__Apply what you read__:
a) Rename "crash memory" as "reserved memory" throughout the passage of the kexec patch discussion from "Think more, this" up to and including "cause some risks.".
b) In the kexec patch discussion, which file does makedumpfile read to get vmcoreinfo note information?
c) Proceed with the kexec patch discussion, picking up after its last sentence.

__Selected text__:
Re: [PATCH v3 1/3] kexec: Move vmcoreinfo out of the kernel's .bss section

2017-03-22 Thread Xunlei Pang
On 03/22/2017 at 04:55 PM, Xunlei Pang wrote:
> On 03/21/2017 at 11:33 AM, Eric W. Biederman wrote:
>> Xunlei Pang  writes:
>>
>>> As Eric said,
>>> "what we need to do is move the variable vmcoreinfo_note out
>>> of the kernel's .bss section.  And modify the code to regenerate
>>> and keep this information in something like the control page.
>>>
>>> Definitely something like this needs a page all to itself, and ideally
>>> far away from any other kernel data structures.  I clearly was not
>>> watching closely the data someone decided to keep this silly thing
>>> in the kernel's .bss section."
>>>
>>> This patch allocates extra pages for these vmcoreinfo_XXX variables,
>>> one advantage is that it enhances some safety of vmcoreinfo, because
>>> vmcoreinfo now is kept far away from other kernel data structures.
>> Can you preceed this patch with a patch that removes CRASHTIME from
>> vmcoreinfo?  If someone actually cares we can add a separate note that holds
>> a 64bit crashtime in the per cpu notes.  
> Hi Eric,
>
> Thanks for your review, I took some time and did some investigation.
>
> Removing "CRASHTIME=X" from vmcoreinfo_note will break user-space tools.
> For example, makedumpfile gets vmcoreinfo note information by reading
> "/sys/kernel/vmcoreinfo"  its PA, then get its "VA = PA | PAGE_OFFSET",
> and then get the timestamp. This operates in the first kernel even before
> kdump is loaded.

Think more, this is not a problem for "makedumpfile --mem-usage",
as the system doesn't have "CRASHTIME" before crash. But still we
may have the following concerns.

>
> Actually, even moving vmcoreinfo_note[] into the crash memory, it
> may have problems, for example, on s390 system the crash memory
> range will be unmapped, so I guess it may cause some risks.
>
> Additionally, there is no available way for us to allocate a page from the
> crash memory during kernel initialization, we only can achieve this during
> the kexec syscalls. There is not a neat way to implement a function to
> allocate pages from the crash memory during kernel initialization without
> some hack code added, because user-space tools(like kexec-tools) can
> allocate the crash segment by their own ways from the crash memory.

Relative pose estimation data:
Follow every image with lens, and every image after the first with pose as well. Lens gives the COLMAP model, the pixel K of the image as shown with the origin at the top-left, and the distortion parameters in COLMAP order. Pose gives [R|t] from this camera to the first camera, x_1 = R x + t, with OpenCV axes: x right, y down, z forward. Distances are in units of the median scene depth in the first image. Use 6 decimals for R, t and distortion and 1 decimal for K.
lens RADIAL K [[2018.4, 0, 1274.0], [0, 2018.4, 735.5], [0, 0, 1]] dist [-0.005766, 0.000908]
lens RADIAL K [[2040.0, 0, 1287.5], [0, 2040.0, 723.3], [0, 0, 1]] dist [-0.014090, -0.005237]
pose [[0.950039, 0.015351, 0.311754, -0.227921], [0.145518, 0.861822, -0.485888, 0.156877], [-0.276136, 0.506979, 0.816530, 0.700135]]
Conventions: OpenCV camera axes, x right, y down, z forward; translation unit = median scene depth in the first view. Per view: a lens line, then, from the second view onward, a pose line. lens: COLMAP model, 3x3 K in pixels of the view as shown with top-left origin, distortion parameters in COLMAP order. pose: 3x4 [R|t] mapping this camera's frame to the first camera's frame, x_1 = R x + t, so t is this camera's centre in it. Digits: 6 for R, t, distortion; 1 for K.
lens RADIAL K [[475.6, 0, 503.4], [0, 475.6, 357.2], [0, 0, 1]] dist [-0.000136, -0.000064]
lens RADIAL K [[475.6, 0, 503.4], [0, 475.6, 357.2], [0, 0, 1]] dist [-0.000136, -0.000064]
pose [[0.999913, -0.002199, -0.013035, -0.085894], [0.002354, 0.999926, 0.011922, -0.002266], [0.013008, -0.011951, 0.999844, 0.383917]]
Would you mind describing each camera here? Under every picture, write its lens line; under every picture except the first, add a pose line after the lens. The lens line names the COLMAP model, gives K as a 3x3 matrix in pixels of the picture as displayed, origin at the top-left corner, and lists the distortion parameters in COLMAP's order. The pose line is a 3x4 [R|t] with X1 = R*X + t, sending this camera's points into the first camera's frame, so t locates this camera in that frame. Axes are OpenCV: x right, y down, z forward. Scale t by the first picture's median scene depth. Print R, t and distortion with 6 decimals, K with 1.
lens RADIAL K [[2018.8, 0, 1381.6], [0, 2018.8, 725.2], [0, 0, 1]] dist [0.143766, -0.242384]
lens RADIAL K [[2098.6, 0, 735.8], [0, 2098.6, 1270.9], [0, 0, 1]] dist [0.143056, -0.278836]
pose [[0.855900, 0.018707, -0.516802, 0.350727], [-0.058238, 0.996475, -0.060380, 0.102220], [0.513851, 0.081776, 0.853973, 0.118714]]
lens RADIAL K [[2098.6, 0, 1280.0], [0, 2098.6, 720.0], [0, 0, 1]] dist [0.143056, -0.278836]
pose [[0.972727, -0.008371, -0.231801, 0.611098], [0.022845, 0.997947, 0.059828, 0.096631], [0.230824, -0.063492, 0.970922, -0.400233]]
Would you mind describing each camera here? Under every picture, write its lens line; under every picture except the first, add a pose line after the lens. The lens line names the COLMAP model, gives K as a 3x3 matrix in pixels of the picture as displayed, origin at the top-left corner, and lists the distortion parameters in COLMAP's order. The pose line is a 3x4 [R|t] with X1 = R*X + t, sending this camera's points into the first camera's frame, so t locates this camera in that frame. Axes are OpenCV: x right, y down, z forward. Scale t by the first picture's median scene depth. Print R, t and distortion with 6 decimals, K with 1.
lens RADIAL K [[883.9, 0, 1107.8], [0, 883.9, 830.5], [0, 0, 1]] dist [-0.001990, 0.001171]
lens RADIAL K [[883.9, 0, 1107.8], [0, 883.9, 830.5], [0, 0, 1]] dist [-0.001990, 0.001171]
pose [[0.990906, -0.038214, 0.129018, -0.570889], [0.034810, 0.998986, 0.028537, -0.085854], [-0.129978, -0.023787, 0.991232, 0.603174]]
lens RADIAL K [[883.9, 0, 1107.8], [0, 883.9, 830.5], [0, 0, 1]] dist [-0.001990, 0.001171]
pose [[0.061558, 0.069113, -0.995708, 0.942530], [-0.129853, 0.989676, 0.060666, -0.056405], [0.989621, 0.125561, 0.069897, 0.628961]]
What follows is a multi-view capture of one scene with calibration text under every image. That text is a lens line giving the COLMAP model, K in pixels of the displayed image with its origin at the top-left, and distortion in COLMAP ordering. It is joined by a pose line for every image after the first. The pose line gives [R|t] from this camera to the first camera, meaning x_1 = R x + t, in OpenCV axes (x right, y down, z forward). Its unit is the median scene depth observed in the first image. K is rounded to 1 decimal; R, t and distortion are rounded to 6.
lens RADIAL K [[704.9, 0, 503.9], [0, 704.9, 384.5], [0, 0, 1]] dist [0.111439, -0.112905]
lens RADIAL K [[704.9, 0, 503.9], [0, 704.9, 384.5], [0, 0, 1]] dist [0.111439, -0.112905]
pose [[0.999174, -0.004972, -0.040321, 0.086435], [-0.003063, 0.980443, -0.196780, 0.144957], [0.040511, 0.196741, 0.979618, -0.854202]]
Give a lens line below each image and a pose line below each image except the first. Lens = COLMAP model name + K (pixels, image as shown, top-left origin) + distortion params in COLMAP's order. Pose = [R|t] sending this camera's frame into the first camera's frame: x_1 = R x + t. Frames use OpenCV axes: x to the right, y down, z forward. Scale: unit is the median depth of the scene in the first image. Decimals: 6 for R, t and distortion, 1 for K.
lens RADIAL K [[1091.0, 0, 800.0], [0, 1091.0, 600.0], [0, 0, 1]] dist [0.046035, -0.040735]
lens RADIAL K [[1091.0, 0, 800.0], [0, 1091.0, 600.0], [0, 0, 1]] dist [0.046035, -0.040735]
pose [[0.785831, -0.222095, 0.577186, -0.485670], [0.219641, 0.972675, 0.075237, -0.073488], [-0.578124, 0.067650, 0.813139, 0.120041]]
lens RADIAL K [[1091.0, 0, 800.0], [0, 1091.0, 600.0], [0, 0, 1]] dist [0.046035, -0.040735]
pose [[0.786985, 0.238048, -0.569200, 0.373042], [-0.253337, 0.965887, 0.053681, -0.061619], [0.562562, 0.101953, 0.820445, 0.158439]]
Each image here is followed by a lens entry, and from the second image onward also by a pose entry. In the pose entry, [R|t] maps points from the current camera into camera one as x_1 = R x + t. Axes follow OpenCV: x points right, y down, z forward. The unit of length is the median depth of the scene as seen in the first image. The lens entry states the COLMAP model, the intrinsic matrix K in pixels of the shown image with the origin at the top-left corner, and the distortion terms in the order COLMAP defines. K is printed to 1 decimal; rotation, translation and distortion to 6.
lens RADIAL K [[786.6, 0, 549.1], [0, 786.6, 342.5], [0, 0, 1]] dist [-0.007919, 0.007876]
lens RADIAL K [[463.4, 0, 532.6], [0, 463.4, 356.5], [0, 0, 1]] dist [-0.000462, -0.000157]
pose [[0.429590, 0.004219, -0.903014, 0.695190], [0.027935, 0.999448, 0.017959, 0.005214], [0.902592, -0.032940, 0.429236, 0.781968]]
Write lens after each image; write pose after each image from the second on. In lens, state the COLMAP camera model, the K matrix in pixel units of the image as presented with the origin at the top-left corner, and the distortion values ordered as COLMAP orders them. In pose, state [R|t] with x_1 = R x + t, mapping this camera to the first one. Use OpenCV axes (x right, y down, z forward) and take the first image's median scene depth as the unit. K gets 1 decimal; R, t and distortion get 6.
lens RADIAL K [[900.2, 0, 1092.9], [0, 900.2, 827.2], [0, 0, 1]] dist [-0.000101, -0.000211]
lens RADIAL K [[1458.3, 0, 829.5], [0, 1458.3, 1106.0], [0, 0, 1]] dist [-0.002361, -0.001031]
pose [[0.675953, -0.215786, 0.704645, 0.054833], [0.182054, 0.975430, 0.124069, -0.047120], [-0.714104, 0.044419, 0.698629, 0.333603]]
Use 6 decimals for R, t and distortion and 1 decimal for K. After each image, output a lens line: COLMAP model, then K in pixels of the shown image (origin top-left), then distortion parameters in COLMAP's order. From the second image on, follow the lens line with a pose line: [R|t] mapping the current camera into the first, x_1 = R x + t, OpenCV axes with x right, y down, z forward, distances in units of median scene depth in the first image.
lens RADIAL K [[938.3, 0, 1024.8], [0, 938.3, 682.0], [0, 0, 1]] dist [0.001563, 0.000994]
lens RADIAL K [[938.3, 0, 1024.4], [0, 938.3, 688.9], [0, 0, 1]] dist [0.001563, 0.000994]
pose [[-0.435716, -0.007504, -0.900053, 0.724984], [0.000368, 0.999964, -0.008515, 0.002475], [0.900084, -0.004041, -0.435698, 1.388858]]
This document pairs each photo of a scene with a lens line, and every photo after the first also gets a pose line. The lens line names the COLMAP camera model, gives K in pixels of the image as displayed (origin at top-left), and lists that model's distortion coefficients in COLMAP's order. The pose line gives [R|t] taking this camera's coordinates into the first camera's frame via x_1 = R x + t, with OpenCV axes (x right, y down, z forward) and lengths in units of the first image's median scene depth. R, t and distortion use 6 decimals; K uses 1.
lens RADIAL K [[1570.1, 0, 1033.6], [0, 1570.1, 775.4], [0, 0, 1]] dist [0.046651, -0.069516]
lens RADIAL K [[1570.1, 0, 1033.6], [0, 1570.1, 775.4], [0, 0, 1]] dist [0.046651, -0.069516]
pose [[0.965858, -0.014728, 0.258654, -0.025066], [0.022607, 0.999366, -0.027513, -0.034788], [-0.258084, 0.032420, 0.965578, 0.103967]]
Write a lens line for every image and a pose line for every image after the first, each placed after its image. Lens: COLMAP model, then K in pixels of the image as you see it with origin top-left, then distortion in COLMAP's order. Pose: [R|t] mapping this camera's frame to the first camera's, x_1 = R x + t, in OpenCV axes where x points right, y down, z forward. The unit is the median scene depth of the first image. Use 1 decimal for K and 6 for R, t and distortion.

__Numbered responses__:
a)
Think more, this is not a problem for "makedumpfile --mem-usage",
as the system doesn't have "CRASHTIME" before crash. But still we
may have the following concerns.

>
> Actually, even moving vmcoreinfo_note[] into the reserved memory, it
> may have problems, for example, on s390 system the reserved memory
> range will be unmapped, so I guess it may cause some risks.

b) "/sys/kernel/vmcoreinfo"

c)
>
> That's why I only copy vmcoreinfo_data[] into the crash memory, and
> not touch vmcoreinfo_note, so vmcoreinfo_data is well protected in
> the crash memory copy, then in crash_save_vmcoreinfo(), we copy
> this guaranteed copy into vmcoreinfo_note[], so the correctness of
> vmcoreinfo_note[] is guaranteed. This is what [PATCH v3 3/3] does.
>
> The current crash_save_vmcoreinfo() only involves memory(memcpy)
> operations even for get_seconds(no locks), the only risk I can think
> of now is that vmcoreinfo_note pointer may be corrupted. If it is a concern,
> I guess we can put it into struct kimage" just like vmcoreinfo_XXX_copy
> in this patch. After all if kimage structure was corrupted when crash happens,
> we can do nothing but have to accept the fate.
>
> So does it really deserve to eliminate crash_save_vmcoreinfo()?
>
> Regards,
> Xunlei
>
>> As we are looking at reliability concerns removing CRASHTIME should make
>> everything in vmcoreinfo a boot time constant.  Which should simplify
>> everything considerably.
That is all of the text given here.